Ce qui était particulièrement fort dans les SH 1 à 3, c’était que la difficulté des énigmes vous mettait le cœur au bord des lèvres : vous vouliez trouver rapidement la solution pour ne pas avoir à affronter encore et encore des hordes d’enfants échappés de l’enfer, ou de silhouettes vagues qui donnaient l’impression d’être emballées dans des housses couvertes de pus. De plus, certaines énigmes vous obligeaient à parcourir de longues distances, vous mettant à découvert, et en stress.
Mais pas ici. Les énigmes sont d’une rare simplicité, et sincèrement, pas vraiment nombreuses. Fini la torture mentale, vous ne risquez pas de vous faire une entorse du cerveau. Et cela laisse un sacré goût d’inachevé dans le fond de la gorge lorsque que l’on a pratiqué la série. Mais peut-être faut-il être japonais pour être capable de créer la peur sur la base des sensations…
Ou, peut-être encore est-ce simplement dû à la spécificité de la plate-forme : une console portable, et donc nomade. Après tout, vous n’êtes pas censé jouer longtemps dessus, il faut donc en tenir compte en faisant des raccourcis drastiques dans le système usuel de la licence. Ce ne sont bien entendu que des hypothèses. Il n’en reste pas moins que ces points sont des freins pour cet opus.
Vient maintenant l’heure du bilan. Qui s’avère complexe. En effet, le jeu ne sera pas reçu de la même manière par les adeptes de la secte, ou par les novices. Voici donc deux conclusions, une pour l’altération, une pour la réalité. Ou pas.
Pour les adeptes :
Vous regretterez probablement les ingrédients essentiels de la série, qui ont été supprimés par Climax, comme la sirène, et le passage du système de fuite au slash pur et dur. Ces éléments n’étaient pourtant pas superfétatoires. Les énigmes vous paraitront fades, et vous ne retrouverez probablement pas l’ambiance délétère, ésotérique et mystique qui faisait la force des vrais SH. Si l’avatar semble plus souple au niveau des contrôles directionnels, la camera est particulièrement pénible dans certaines circonstances. Climax n’ayant pas prévu de niveaux de difficulté, vous le trouverez peut-être trop simpliste. Tout ceci le fait étrangement ressembler à un Resident Evil… dommage.
En soi, et cette préquelle est auto-suffisante, Origins n’est pas mauvais, loin de là. Mais intégré à la saga, il n’est qu’à peine moyen.

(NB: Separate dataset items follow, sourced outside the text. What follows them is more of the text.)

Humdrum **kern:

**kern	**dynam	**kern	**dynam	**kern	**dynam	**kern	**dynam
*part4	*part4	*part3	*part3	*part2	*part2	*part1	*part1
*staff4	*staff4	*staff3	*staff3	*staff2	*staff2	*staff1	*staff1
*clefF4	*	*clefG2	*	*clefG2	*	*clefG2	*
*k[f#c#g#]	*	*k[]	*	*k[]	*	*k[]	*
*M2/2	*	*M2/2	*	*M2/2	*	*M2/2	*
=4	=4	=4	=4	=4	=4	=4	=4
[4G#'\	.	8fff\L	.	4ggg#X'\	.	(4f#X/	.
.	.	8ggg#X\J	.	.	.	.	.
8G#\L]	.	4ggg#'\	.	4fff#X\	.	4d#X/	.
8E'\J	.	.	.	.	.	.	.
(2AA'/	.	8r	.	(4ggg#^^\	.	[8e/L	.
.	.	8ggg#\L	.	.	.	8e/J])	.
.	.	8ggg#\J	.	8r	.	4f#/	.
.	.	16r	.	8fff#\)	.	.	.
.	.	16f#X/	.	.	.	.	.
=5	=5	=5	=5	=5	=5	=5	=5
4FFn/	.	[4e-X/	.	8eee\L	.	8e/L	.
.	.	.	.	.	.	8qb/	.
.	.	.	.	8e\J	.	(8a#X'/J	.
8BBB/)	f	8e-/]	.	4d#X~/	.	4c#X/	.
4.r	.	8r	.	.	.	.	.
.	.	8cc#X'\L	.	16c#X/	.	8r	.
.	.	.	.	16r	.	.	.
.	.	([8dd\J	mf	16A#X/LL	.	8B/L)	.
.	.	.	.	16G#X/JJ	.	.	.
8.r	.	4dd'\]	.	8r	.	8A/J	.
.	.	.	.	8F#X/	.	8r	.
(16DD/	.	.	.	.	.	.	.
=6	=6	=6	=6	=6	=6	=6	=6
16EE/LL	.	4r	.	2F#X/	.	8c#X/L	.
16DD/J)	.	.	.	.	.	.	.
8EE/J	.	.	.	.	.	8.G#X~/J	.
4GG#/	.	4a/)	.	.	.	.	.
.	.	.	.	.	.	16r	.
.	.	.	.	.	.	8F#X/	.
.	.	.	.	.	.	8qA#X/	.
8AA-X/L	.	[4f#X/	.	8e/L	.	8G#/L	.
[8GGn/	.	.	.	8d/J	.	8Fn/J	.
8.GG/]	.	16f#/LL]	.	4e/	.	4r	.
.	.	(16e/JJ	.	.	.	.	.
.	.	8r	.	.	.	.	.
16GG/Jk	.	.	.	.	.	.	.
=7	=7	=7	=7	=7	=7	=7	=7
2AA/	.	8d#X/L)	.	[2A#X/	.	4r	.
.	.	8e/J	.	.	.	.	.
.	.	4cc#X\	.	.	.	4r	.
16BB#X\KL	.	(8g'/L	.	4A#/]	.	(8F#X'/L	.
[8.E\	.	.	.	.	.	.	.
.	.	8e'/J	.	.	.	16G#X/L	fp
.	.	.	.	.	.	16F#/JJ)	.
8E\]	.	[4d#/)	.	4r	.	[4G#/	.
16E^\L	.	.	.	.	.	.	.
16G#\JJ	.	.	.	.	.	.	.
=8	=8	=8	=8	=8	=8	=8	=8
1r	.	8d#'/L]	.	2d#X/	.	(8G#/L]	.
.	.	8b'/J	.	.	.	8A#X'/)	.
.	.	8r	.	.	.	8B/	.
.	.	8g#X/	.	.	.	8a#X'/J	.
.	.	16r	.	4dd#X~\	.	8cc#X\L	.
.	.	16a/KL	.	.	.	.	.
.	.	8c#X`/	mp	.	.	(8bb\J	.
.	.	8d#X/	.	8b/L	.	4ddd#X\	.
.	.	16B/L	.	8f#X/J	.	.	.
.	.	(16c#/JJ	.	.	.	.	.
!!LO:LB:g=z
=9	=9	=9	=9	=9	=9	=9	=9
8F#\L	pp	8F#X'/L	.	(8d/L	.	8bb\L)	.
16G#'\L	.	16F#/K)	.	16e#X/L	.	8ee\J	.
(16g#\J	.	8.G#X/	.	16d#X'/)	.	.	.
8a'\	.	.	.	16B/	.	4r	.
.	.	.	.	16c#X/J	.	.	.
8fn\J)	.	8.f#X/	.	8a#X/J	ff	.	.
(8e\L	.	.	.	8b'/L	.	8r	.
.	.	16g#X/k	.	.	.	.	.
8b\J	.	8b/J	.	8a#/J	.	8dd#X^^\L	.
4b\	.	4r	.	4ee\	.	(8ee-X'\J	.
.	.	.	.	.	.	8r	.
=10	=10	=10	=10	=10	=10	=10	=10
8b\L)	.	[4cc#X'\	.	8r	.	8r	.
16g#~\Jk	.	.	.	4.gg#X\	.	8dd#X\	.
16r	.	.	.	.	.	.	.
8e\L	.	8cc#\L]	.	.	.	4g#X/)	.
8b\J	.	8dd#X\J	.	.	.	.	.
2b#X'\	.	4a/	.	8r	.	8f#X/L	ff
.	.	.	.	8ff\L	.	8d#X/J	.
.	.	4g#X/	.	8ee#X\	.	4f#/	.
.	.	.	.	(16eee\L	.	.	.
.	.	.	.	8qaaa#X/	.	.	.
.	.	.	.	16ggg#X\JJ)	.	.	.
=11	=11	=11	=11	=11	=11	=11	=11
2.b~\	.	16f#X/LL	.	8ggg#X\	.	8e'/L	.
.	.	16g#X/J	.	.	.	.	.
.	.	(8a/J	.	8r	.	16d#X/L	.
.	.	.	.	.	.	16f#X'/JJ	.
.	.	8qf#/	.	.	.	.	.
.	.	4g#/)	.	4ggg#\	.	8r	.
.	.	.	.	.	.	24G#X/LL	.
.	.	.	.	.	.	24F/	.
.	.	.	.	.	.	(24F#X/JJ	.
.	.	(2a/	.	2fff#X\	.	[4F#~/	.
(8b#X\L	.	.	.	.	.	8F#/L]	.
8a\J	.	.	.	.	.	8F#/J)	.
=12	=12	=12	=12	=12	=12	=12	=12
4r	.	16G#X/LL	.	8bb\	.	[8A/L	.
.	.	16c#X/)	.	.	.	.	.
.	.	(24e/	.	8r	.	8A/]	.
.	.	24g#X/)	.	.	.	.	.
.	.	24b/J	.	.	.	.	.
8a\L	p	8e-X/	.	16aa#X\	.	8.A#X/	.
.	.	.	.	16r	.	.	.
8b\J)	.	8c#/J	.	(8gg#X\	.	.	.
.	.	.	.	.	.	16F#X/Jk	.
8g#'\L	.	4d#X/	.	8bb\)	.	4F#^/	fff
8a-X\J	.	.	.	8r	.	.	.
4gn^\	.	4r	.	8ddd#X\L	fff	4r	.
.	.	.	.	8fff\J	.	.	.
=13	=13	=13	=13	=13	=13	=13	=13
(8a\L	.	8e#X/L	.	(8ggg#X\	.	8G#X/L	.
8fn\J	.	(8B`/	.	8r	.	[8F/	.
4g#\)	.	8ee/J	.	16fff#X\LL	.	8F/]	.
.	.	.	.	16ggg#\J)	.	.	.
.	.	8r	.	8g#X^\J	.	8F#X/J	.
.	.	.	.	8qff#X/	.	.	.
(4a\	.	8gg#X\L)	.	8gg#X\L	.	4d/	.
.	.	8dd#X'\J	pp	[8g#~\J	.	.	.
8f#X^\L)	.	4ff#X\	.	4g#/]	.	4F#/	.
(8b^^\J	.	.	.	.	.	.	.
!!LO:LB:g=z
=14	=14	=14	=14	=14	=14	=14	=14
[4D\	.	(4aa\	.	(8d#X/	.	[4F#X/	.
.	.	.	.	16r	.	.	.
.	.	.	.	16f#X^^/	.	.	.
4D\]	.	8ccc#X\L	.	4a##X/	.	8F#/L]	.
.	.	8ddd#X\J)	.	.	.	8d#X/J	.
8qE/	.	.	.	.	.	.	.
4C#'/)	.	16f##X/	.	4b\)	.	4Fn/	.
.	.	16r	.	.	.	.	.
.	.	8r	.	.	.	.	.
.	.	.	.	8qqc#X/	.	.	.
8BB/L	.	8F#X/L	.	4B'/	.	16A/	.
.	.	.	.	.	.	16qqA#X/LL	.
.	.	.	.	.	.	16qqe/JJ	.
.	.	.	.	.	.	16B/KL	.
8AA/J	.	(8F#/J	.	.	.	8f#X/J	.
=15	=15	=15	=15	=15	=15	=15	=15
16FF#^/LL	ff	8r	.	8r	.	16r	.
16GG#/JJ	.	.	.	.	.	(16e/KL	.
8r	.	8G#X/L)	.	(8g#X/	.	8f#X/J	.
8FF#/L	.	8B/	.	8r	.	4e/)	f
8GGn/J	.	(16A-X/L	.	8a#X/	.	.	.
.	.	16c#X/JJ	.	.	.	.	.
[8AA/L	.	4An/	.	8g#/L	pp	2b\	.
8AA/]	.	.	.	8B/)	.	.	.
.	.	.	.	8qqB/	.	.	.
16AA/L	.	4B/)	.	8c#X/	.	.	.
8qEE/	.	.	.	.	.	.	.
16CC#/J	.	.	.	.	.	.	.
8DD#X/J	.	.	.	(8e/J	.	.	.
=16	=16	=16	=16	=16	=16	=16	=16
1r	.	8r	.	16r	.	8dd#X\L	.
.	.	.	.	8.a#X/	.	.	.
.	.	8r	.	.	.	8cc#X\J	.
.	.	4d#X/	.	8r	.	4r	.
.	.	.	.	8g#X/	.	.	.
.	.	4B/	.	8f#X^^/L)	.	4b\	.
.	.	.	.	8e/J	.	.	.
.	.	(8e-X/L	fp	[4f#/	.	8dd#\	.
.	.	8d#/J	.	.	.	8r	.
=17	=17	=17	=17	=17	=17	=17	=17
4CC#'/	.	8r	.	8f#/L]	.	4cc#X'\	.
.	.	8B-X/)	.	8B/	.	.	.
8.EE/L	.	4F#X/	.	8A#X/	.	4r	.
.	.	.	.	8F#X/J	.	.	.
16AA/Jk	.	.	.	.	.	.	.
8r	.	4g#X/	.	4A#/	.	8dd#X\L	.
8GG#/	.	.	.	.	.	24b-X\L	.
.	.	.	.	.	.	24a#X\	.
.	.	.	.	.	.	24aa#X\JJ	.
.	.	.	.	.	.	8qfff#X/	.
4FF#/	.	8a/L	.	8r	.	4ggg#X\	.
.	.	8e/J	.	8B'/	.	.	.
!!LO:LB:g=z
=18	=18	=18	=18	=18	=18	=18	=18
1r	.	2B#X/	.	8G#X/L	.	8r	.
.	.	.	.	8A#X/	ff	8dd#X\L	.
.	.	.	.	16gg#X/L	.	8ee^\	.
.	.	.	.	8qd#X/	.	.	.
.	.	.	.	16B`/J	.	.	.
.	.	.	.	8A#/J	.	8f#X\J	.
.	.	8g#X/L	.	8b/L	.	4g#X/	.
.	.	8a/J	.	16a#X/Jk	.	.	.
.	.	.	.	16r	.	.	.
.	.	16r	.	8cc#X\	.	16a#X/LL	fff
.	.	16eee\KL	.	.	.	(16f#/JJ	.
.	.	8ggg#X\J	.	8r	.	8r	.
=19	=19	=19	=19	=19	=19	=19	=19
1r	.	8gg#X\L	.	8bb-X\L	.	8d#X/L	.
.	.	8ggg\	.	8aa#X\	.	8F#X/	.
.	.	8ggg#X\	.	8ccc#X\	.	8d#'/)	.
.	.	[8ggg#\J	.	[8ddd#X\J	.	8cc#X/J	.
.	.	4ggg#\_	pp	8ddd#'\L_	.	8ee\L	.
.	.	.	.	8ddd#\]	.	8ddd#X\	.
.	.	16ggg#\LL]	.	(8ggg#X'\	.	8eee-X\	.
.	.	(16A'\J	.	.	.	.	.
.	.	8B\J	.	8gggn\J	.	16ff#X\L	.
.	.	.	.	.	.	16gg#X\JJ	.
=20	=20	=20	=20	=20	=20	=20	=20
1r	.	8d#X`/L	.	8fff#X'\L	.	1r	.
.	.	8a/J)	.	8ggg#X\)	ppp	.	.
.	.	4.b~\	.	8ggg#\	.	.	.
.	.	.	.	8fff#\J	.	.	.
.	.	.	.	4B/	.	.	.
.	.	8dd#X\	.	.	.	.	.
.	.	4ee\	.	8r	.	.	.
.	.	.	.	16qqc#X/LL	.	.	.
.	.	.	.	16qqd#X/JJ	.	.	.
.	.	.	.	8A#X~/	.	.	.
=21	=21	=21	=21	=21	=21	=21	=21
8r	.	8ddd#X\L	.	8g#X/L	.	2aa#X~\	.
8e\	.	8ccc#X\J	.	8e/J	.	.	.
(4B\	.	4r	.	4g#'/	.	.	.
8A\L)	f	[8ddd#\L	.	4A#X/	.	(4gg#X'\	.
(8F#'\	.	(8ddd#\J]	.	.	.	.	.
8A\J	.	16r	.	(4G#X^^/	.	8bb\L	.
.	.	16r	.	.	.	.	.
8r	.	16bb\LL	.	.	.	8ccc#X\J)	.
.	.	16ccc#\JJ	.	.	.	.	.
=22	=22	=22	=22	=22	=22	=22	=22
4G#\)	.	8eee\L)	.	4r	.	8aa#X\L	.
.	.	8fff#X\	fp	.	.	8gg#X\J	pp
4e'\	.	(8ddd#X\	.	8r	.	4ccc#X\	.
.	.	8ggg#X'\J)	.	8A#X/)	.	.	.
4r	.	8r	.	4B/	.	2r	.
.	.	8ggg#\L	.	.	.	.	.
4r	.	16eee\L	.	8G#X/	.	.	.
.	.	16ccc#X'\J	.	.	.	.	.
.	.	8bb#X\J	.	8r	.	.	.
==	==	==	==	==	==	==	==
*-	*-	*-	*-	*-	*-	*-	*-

Cela dit, vous apprendrez néanmoins quelques petits détails de scénario global qui n’avaient pas été révélés jusque là. En outre, vous saurez enfin, comment tout a commencé. Cependant, vous aurez bien du mal à avoir aussi peur que lors des premiers opus. Mais, n’est-ce pas non plus parce que nos souvenirs nous jouent des tours ?
Pour les novices :
Silent Hill Origins est indépendant de la série. Nul besoin de déjà connaître la trame scénaristique, laissez-vous emporter en même temps que Travis dans son voyage sous LSD dans le monde merveilleux de la déliquescence. Profitez des paysages magnifiques s’étalant devant vous, et n’oubliez pas de prendre des photos ! SHO vous promet des séquences *émotion* frisson inénarrables. Parce que oui, même sur une console portable, on peut vous faire flipper. Le jeu reste très beau malgré son âge, le scénario est prenant, et le système de jeu pas si désagréable. Une bonne mise en bouche pour tout joueur qui serait passé au travers du phénomène Silent Hill. Faites-vous peur, c’est rigolo.